Ne t’inquiète pas pour moi (Alice Kuipers)

Ne t’inquiète pas pour moi (Alice Kuipers)

Résumé de l’éditeur

Chaque jour, Claire et sa mère se parlent par messages interposés, de la simple note jetée, pour rappeler de ne pas oublier d’acheter le lait, au message plus personnel. Lorsque sa mère tombe gravement malade, le temps presse pour Claire. Les post-it s’accumulent, comme autant de petits mots d’amour et d’espoir.

 

Mon avis

Le plus étonnant dans ce roman est sa forme : il ne se compose que de post-it collés sur un réfrigérateur, contenant des petits mots échangés entre une mère et sa fille Claire. Au-delà des listes de courses, des demandes d’argent de poche, on sent tout l’amour et le lien très fort qui les unit, mais on sent aussi les tensions : elles ne font que se croiser, la maman étant prise par son travail dans un hôpital et la jeune fille, par l’école et ses amis.

« Bonne chance pour ton contrôle aujourd’hui, ma chérie. Désolée de ne pas être là pour le petit déj’. Des jumelles en route à l’hôpital.

La cage de Jeannot a besoin d’être nettoyée.

À ce soir.

Bises,

Maman

P.-S. : N’oublie pas ta clé ! »

J’avoue avoir été un peu déroutée au début par ce texte laconique qui évoque les petits détails de la vie quotidienne, mais petit à petit, tous ces vides se remplissent et donnent une belle densité à l’histoire, que l’on ne peut pas qualifier de récit, tellement il est morcelé.

Je suis entrée dans la lecture un peu perplexe, surtout curieuse de voir ce qu’allait donner l’originalité de la forme. J’ai trouvé que le résultat tenait la route pour 2 raisons : la première, c’est que les post-it prennent une dimension différente lorsque la maman tombe gravement malade. Elle recule le moment d’annoncer son cancer à sa fille pour la protéger, mais cette dernière n’est pas dupe.

« Maman

Hier soir j’ai regardé un DVD pour les familles des gens qui ont un cancer du sein (c’est Emma qui me l’a pris à la bibliothèque). C’est dur à écrire, mais je crois qu’il faut qu’on parle plus de tout ça. Papa dit que si on se dispute autant en ce moment, c’est parce qu’on n’a pas assez parlé. Je ne sais pas trop si je dois m’inquiéter pour toi ou si je dois juste vivre ma vie. Tu fais comme si ce n’était pas vraiment un gros problème, alors peut-être que je devrais faire pareil.

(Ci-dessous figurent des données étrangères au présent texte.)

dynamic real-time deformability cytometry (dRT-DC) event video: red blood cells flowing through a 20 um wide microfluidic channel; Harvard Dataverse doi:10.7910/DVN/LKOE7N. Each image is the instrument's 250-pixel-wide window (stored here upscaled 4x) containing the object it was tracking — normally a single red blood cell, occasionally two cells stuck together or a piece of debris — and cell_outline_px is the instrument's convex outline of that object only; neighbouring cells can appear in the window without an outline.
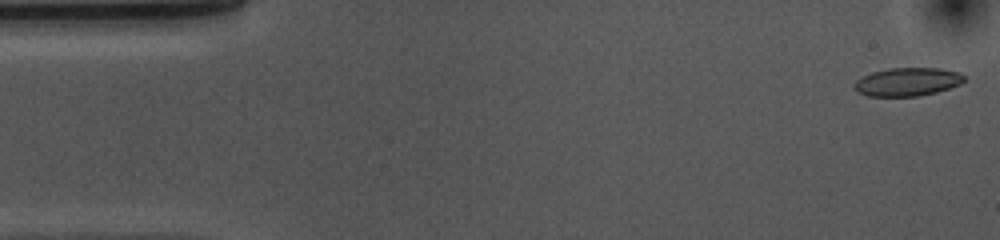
{"species": "common noctule bat (a hibernating species)", "species_latin": "Nyctalus noctula", "temperature_condition": "cold", "stored_images_in_passage": 53, "camera_frame_rate_fps": 3000, "um_per_image_px": 0.085, "animal": {"sex": "female", "body_mass_g": 10.0, "forearm_length_mm": 53.1}, "frame": {"image": 1, "passage_image": 1, "time_ms": 0.0, "image_size_px": [1000, 240], "cell_outline_px": [[964, 80], [960, 84], [936, 92], [920, 96], [868, 96], [852, 88], [852, 84], [856, 80], [872, 72], [888, 68], [940, 68], [960, 72], [964, 76]], "centroid_in_image_um": [77.12, 6.95], "position_along_channel_um": 7.9, "area_um2": 18.15}}
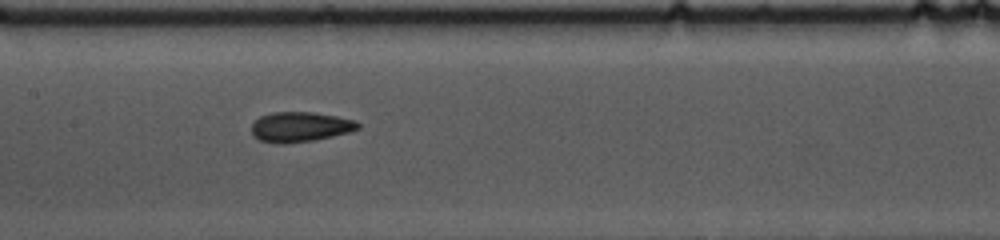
{"frame": {"image": 2, "passage_image": 24, "time_ms": 7.667, "image_size_px": [1000, 240], "cell_outline_px": [[360, 128], [348, 132], [332, 136], [312, 140], [284, 144], [280, 144], [260, 140], [252, 136], [252, 124], [260, 116], [272, 112], [312, 112], [336, 116], [356, 120], [360, 124]], "centroid_in_image_um": [25.5, 10.78], "position_along_channel_um": 181.9, "area_um2": 18.55}}
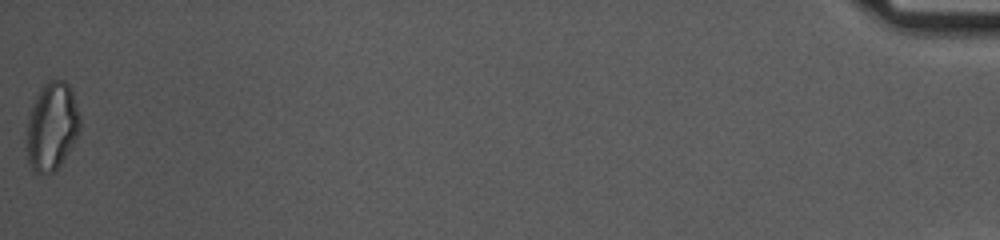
{"frame": {"image": 3, "passage_image": 53, "time_ms": 17.333, "image_size_px": [1000, 240], "cell_outline_px": [[80, 132], [68, 152], [60, 164], [52, 172], [32, 172], [24, 148], [28, 112], [40, 88], [48, 80], [64, 80], [72, 88], [80, 116]], "centroid_in_image_um": [4.37, 10.73], "position_along_channel_um": 430.8, "area_um2": 27.98}, "authors_computed_cell_mechanics": {"area_um2": 18.5538, "velocity_mm_per_s": 3.6699, "shape_relaxation_time_tau1_ms": 8.7069, "shape_relaxation_time_tau2_ms": 3.1229, "deformation_change_tau1": 0.1447, "deformation_change_tau2": 0.0878}}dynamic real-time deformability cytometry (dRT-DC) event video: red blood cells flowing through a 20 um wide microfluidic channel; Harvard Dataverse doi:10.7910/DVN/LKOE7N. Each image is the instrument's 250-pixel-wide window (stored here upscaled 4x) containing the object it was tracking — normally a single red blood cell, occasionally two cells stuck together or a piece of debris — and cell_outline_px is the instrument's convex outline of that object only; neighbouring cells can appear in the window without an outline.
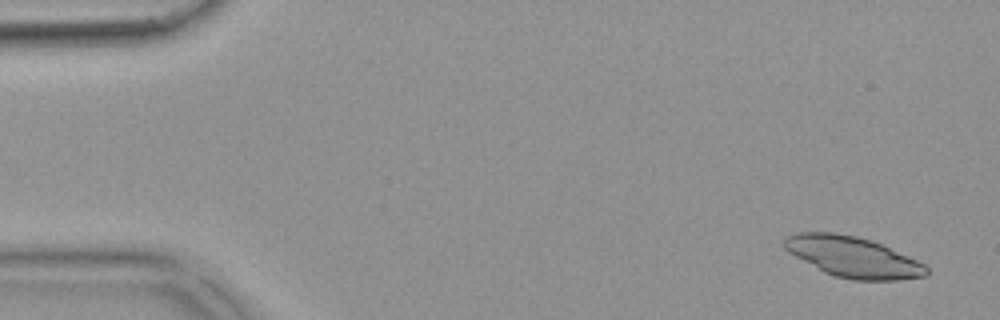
{"species": "common noctule bat (a hibernating species)", "species_latin": "Nyctalus noctula", "temperature_condition": "warm", "stored_images_in_passage": 52, "camera_frame_rate_fps": 3000, "um_per_image_px": 0.085, "animal": {"sex": "female", "body_mass_g": 18.4}, "frame": {"image": 1, "passage_image": 3, "time_ms": 0.667, "image_size_px": [1000, 320], "cell_outline_px": [[928, 272], [924, 276], [896, 280], [852, 280], [836, 276], [824, 272], [788, 252], [784, 248], [780, 240], [784, 236], [796, 232], [836, 232], [856, 236], [872, 240], [916, 260], [924, 264], [928, 268]], "centroid_in_image_um": [72.42, 21.82], "position_along_channel_um": 12.6, "area_um2": 33.64}}
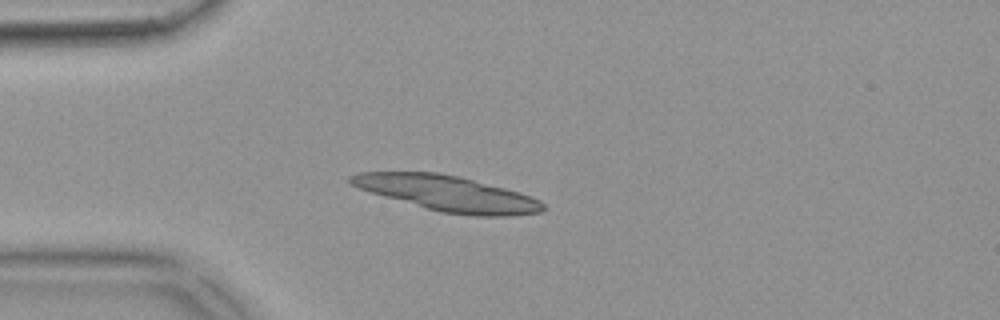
{"frame": {"image": 2, "passage_image": 14, "time_ms": 4.333, "image_size_px": [1000, 320], "cell_outline_px": [[544, 208], [540, 212], [508, 216], [476, 216], [440, 212], [384, 196], [360, 188], [352, 184], [348, 180], [348, 176], [356, 172], [440, 172], [460, 176], [520, 192], [532, 196], [540, 200], [544, 204]], "centroid_in_image_um": [38.06, 16.43], "position_along_channel_um": 46.9, "area_um2": 39.54}}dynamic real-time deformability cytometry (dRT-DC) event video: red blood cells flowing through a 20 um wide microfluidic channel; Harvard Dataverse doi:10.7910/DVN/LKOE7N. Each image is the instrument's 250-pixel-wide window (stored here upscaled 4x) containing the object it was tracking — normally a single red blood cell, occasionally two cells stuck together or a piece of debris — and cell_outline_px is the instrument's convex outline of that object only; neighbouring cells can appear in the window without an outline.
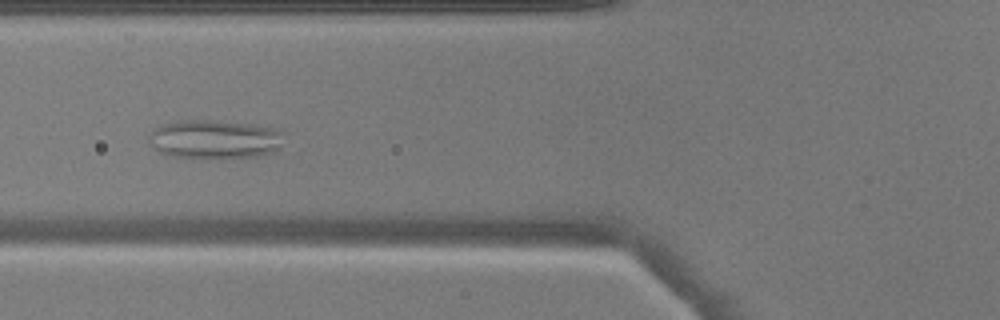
{"species": "common noctule bat (a hibernating species)", "species_latin": "Nyctalus noctula", "temperature_condition": "warm", "stored_images_in_passage": 26, "camera_frame_rate_fps": 3000, "um_per_image_px": 0.085, "animal": {"sex": "male", "body_mass_g": 17.9}, "frame": {"image": 1, "passage_image": 18, "time_ms": 5.667, "image_size_px": [1000, 320], "cell_outline_px": [[284, 132], [280, 148], [276, 152], [260, 156], [172, 156], [160, 152], [148, 140], [148, 136], [156, 128], [164, 124], [180, 120], [208, 120], [248, 124], [272, 128]], "centroid_in_image_um": [18.28, 11.81], "position_along_channel_um": 107.5, "area_um2": 29.71}}
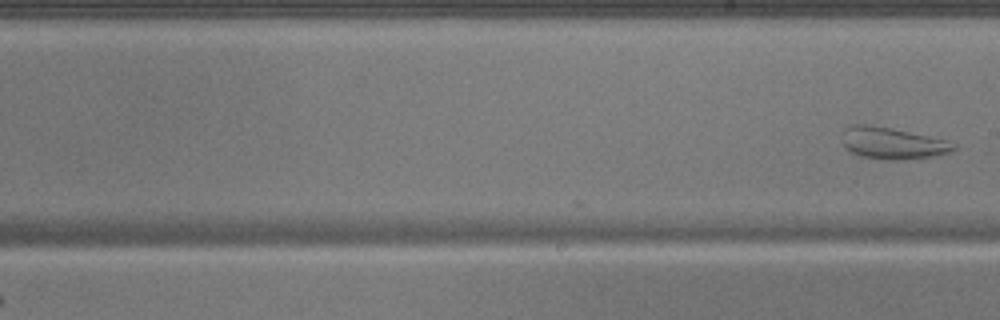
{"frame": {"image": 2, "passage_image": 26, "time_ms": 8.333, "image_size_px": [1000, 320], "cell_outline_px": [[956, 148], [948, 152], [936, 156], [904, 160], [888, 160], [860, 156], [844, 148], [840, 140], [844, 128], [852, 124], [864, 124], [892, 128], [948, 140], [956, 144]], "centroid_in_image_um": [75.82, 12.17], "position_along_channel_um": 213.2, "area_um2": 20.92}}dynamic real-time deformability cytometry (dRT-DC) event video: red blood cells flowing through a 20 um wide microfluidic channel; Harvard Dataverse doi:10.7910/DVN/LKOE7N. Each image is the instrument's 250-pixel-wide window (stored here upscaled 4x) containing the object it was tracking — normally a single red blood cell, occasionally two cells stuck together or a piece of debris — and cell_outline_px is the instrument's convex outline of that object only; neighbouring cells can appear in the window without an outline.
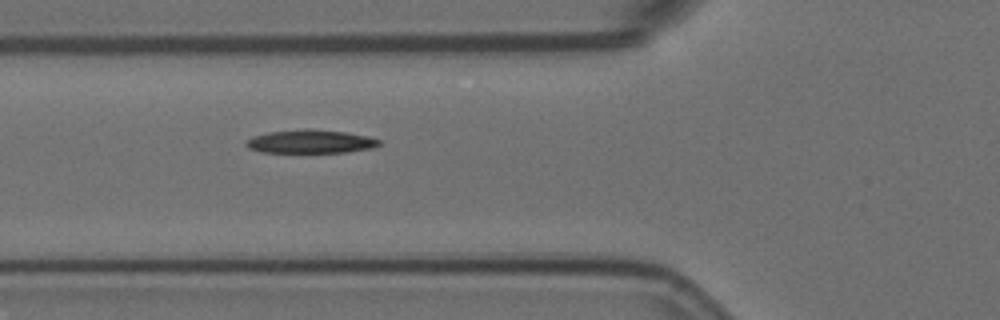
{"species": "Egyptian fruit bat (a non-hibernating species)", "species_latin": "Rousettus aegyptiacus", "temperature_condition": "room temperature", "stored_images_in_passage": 2, "camera_frame_rate_fps": 3000, "um_per_image_px": 0.085, "animal": {"sex": "female"}, "frame": {"image": 1, "passage_image": 2, "time_ms": 0.333, "image_size_px": [1000, 320], "cell_outline_px": [[380, 144], [372, 148], [344, 152], [260, 152], [248, 148], [244, 144], [252, 136], [268, 132], [304, 128], [308, 128], [344, 132], [368, 136], [380, 140]], "centroid_in_image_um": [26.36, 12.02], "position_along_channel_um": 99.4, "area_um2": 18.15}}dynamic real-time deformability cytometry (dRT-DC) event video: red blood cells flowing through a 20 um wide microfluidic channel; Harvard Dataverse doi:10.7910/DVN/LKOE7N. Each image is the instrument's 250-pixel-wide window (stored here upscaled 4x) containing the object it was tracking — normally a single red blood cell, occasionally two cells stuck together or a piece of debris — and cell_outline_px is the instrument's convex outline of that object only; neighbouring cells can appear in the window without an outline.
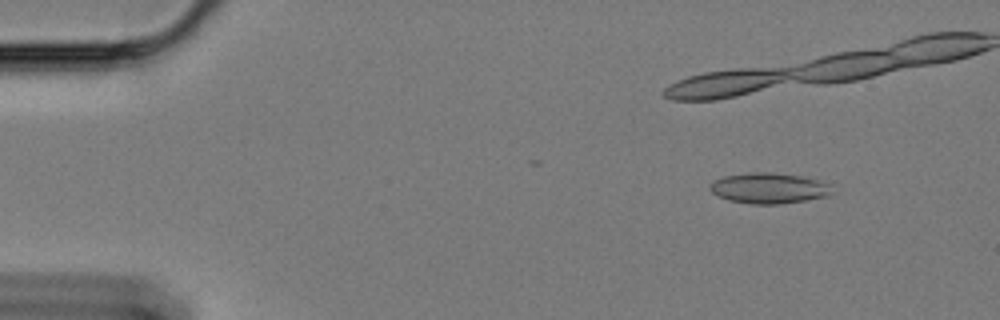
{"species": "Egyptian fruit bat (a non-hibernating species)", "species_latin": "Rousettus aegyptiacus", "temperature_condition": "cold", "stored_images_in_passage": 21, "camera_frame_rate_fps": 3000, "um_per_image_px": 0.085, "animal": {"sex": "female"}, "frame": {"image": 1, "passage_image": 7, "time_ms": 2.0, "image_size_px": [1000, 320], "cell_outline_px": [[832, 192], [828, 196], [780, 204], [752, 204], [728, 200], [712, 192], [708, 188], [708, 184], [712, 180], [724, 176], [748, 172], [772, 172], [800, 176], [832, 184]], "centroid_in_image_um": [65.32, 15.99], "position_along_channel_um": 19.7, "area_um2": 21.91}}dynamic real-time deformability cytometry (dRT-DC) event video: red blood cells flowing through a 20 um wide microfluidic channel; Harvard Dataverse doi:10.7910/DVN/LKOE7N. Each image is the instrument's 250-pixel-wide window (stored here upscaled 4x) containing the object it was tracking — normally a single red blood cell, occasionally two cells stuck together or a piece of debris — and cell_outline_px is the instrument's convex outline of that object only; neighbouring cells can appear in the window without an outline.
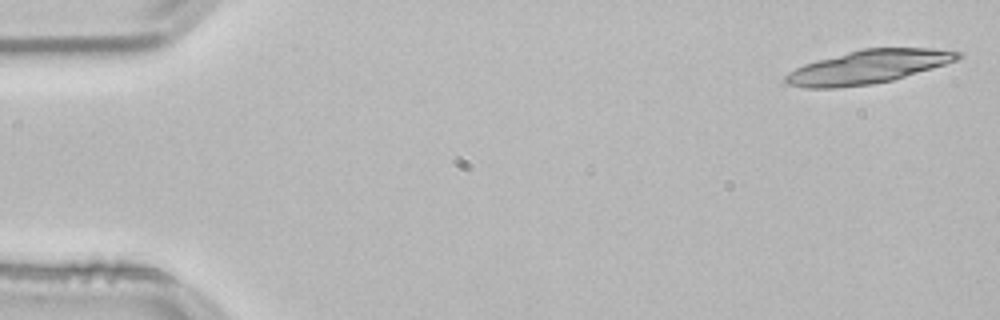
{"species": "common noctule bat (a hibernating species)", "species_latin": "Nyctalus noctula", "temperature_condition": "room temperature", "stored_images_in_passage": 18, "camera_frame_rate_fps": 3000, "um_per_image_px": 0.085, "animal": {"sex": "male", "body_mass_g": 21.5, "forearm_length_mm": 52.0}, "frame": {"image": 1, "passage_image": 1, "time_ms": 0.0, "image_size_px": [1000, 320], "cell_outline_px": [[964, 56], [956, 60], [932, 68], [892, 80], [872, 84], [836, 88], [804, 88], [788, 84], [784, 80], [784, 76], [788, 72], [804, 64], [816, 60], [864, 48], [932, 48], [964, 52]], "centroid_in_image_um": [73.78, 5.68], "position_along_channel_um": 11.2, "area_um2": 33.47}}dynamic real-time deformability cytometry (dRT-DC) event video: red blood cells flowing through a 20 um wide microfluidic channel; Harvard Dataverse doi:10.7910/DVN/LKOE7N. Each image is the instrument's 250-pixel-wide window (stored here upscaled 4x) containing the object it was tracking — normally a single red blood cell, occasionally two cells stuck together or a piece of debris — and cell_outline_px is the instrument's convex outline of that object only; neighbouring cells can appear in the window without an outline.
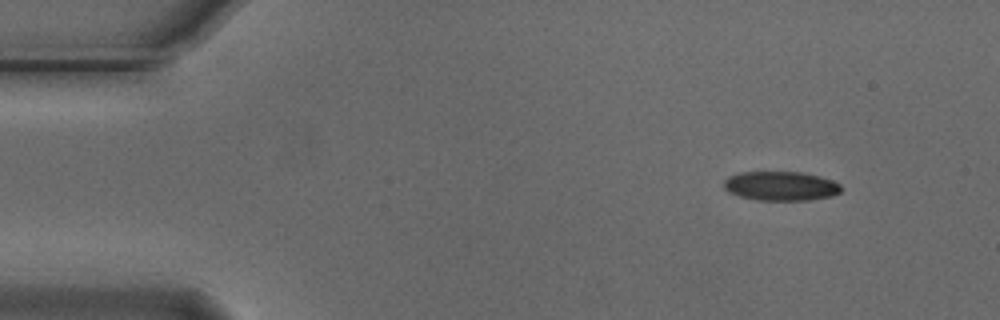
{"species": "Egyptian fruit bat (a non-hibernating species)", "species_latin": "Rousettus aegyptiacus", "temperature_condition": "cold", "stored_images_in_passage": 50, "camera_frame_rate_fps": 3000, "um_per_image_px": 0.085, "animal": {"sex": "male"}, "frame": {"image": 1, "passage_image": 1, "time_ms": 0.0, "image_size_px": [1000, 320], "cell_outline_px": [[840, 192], [832, 196], [808, 200], [756, 200], [740, 196], [728, 192], [724, 188], [724, 180], [728, 176], [740, 172], [800, 172], [820, 176], [832, 180], [840, 184]], "centroid_in_image_um": [66.35, 15.81], "position_along_channel_um": 18.7, "area_um2": 20.0}}
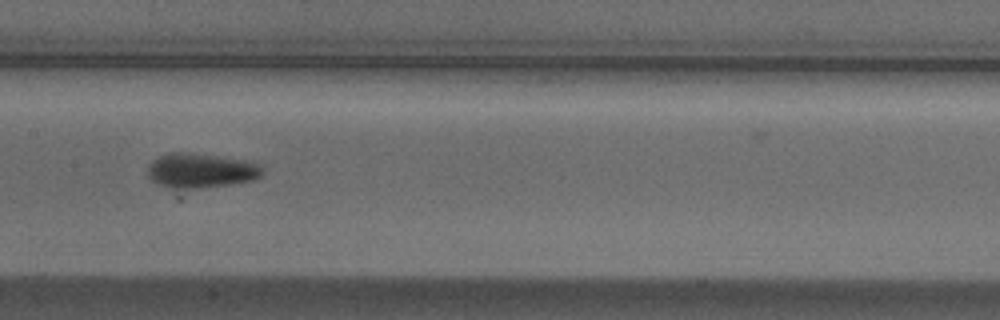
{"frame": {"image": 2, "passage_image": 22, "time_ms": 7.0, "image_size_px": [1000, 320], "cell_outline_px": [[264, 172], [256, 180], [232, 184], [200, 188], [168, 188], [152, 180], [148, 176], [148, 164], [152, 160], [168, 152], [184, 152], [216, 156], [244, 160], [260, 164], [264, 168]], "centroid_in_image_um": [17.09, 14.5], "position_along_channel_um": 190.3, "area_um2": 23.24}}
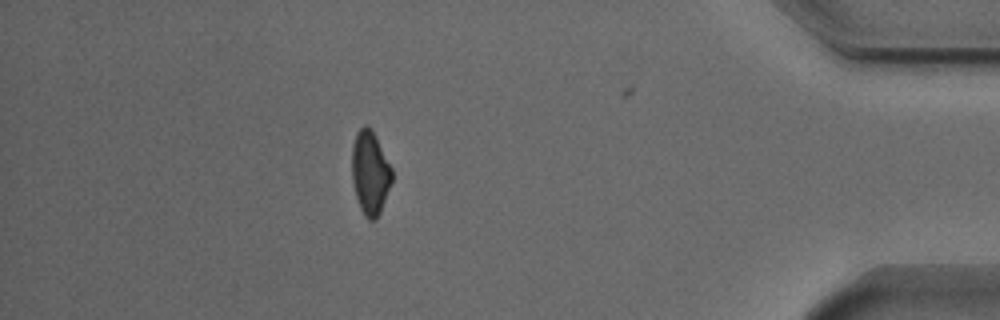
{"frame": {"image": 3, "passage_image": 43, "time_ms": 14.0, "image_size_px": [1000, 320], "cell_outline_px": [[392, 180], [380, 212], [376, 220], [368, 220], [364, 216], [360, 208], [356, 196], [352, 180], [352, 148], [356, 132], [364, 124], [372, 128], [392, 168]], "centroid_in_image_um": [31.45, 14.67], "position_along_channel_um": 403.7, "area_um2": 19.54}, "authors_computed_cell_mechanics": {"area_um2": 20.9236, "velocity_mm_per_s": 3.7393, "shape_relaxation_time_tau1_ms": 3.3465, "shape_relaxation_time_tau2_ms": null, "deformation_change_tau1": 0.0975, "deformation_change_tau2": null}}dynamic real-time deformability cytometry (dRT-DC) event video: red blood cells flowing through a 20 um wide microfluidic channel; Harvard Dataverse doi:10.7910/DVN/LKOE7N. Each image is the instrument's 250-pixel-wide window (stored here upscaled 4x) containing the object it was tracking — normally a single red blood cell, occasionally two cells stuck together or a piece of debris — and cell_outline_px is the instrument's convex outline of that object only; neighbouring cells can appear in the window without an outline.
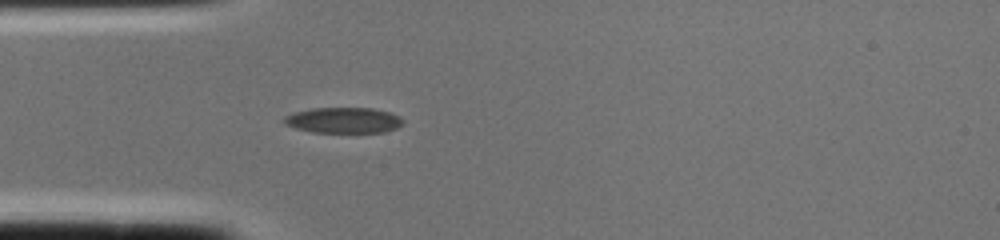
{"species": "common noctule bat (a hibernating species)", "species_latin": "Nyctalus noctula", "temperature_condition": "cold", "stored_images_in_passage": 2, "camera_frame_rate_fps": 3000, "um_per_image_px": 0.085, "animal": {"sex": "female", "body_mass_g": 22.0, "forearm_length_mm": 56.7}, "frame": {"image": 1, "passage_image": 2, "time_ms": 0.333, "image_size_px": [1000, 240], "cell_outline_px": [[404, 124], [396, 128], [384, 132], [312, 132], [296, 128], [284, 124], [284, 116], [292, 112], [312, 108], [372, 108], [388, 112], [400, 116], [404, 120]], "centroid_in_image_um": [29.2, 10.22], "position_along_channel_um": 55.8, "area_um2": 17.86}}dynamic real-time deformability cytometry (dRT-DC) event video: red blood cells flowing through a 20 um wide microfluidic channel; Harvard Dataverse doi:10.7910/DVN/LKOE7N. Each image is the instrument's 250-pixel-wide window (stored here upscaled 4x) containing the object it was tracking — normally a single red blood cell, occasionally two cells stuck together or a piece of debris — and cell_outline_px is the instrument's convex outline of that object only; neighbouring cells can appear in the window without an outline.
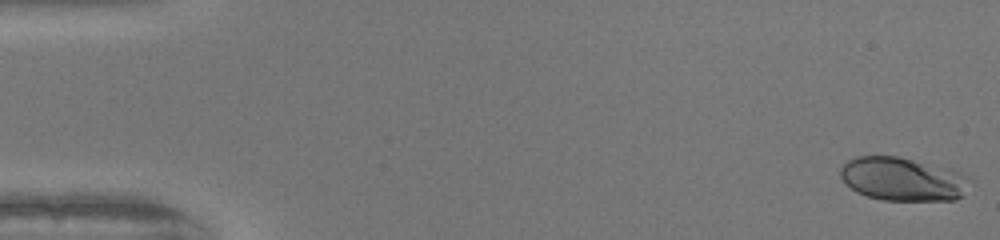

Est-ce que je me fais trop de souci, maman ? Je dors ici ce soir.

Claire »

La deuxième raison, c’est que le lecteur n’a pas accès aux rencontres qui ont bel et bien lieu entre la mère et la fille et que le lecteur peut aisément en comprendre la substance à travers les post-it qui les suivent. Les mots écrits et les non-dits invitent à établir des liens et reconstituer les morceaux de cette histoire mère-fille. Le procédé stylistique choisi par l’auteure met en évidence le manque, le silence, l’absence, la difficulté d’être ensemble et de communiquer… En même temps, il montre aussi que ce peut-être un moyen de continuer à tisser des liens quand se parler devient trop difficile.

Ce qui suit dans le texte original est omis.